Production-grade Docker is about lean, secure, reproducible images and the right runtime discipline: multi-stage builds and minimal base images, running as non-root with no baked-in secrets, configuration from the environment, health checks and resource limits, and treating containers as immutable and disposable. Get these right and Docker delivers on its promise of consistent, portable, reliable deployments.

Frequently asked questions

What are Docker best practices for production?

Use multi-stage builds and minimal trusted base images to keep images small, run containers as a non-root user, never bake secrets into images (inject them at runtime), scan and patch images, configure via environment variables, run one process per container with health checks and resource limits, and treat containers as immutable and disposable.

What is a multi-stage Docker build?

A multi-stage build uses one stage to compile or build the application (with all the build tools) and a separate minimal final stage that contains only the runtime artifacts.

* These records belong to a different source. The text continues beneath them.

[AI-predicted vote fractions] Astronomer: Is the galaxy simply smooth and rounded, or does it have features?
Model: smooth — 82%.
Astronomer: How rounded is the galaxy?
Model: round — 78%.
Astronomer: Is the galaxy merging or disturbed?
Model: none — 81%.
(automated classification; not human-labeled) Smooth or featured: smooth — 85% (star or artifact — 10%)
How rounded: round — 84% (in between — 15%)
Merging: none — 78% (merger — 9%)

This keeps build tools out of the production image, making it much smaller, faster to deploy and with a smaller attack surface — it's the single biggest Docker optimisation.

Should Docker containers run as root?

No — running containers as root in production is a security risk, because a compromise of the container could gain elevated access. Create and run as a non-root user in your Dockerfile. This is one of the most important and frequently overlooked container security practices.

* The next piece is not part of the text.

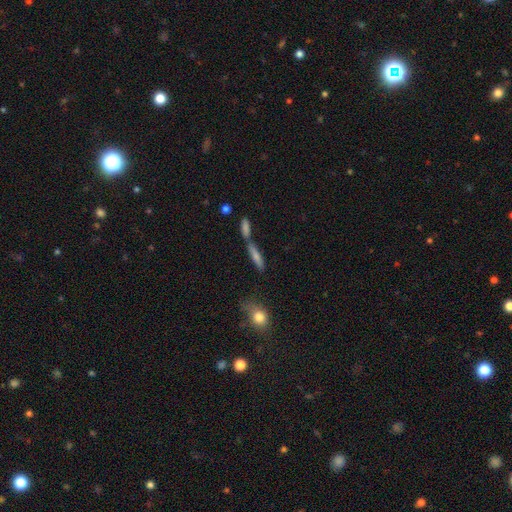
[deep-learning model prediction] smooth_or_featured: smooth (p=0.56) [alt: featured or disk p=0.31]
how_rounded: cigar-shaped (p=0.74) [alt: in between p=0.22]
merging: none (p=0.46) [alt: merger p=0.38]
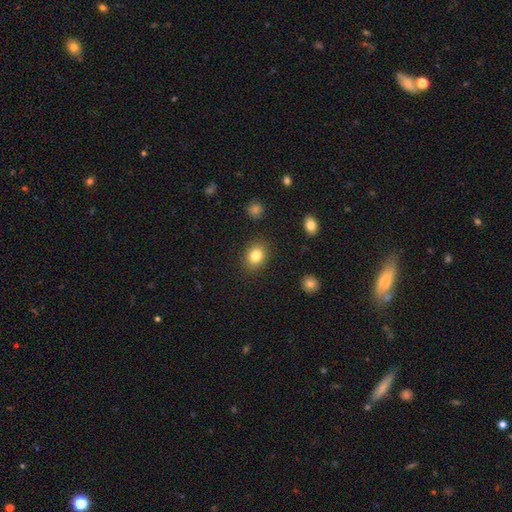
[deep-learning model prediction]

How do I handle secrets in Docker?

Never bake secrets (API keys, passwords, certificates) into images, where they can be extracted. Inject them at runtime via environment variables or, better, a secrets manager. This keeps images safe to store and share and lets the same image run across environments with different secrets.

How do I keep Docker images small?

Use multi-stage builds so only runtime artifacts ship, start from minimal base images (slim or distroless where suitable), order Dockerfile steps to maximise layer caching (install dependencies before copying code), and use a .dockerignore to exclude unnecessary files from the build context.

Why treat containers as immutable and disposable?

Because it makes them scalable and reliable. Instead of logging in to patch a running container, you fix the image, rebuild and redeploy, with configuration from the environment and state stored outside the container. Any container can then be replaced at any time, which is what lets orchestrators scale and heal them automatically.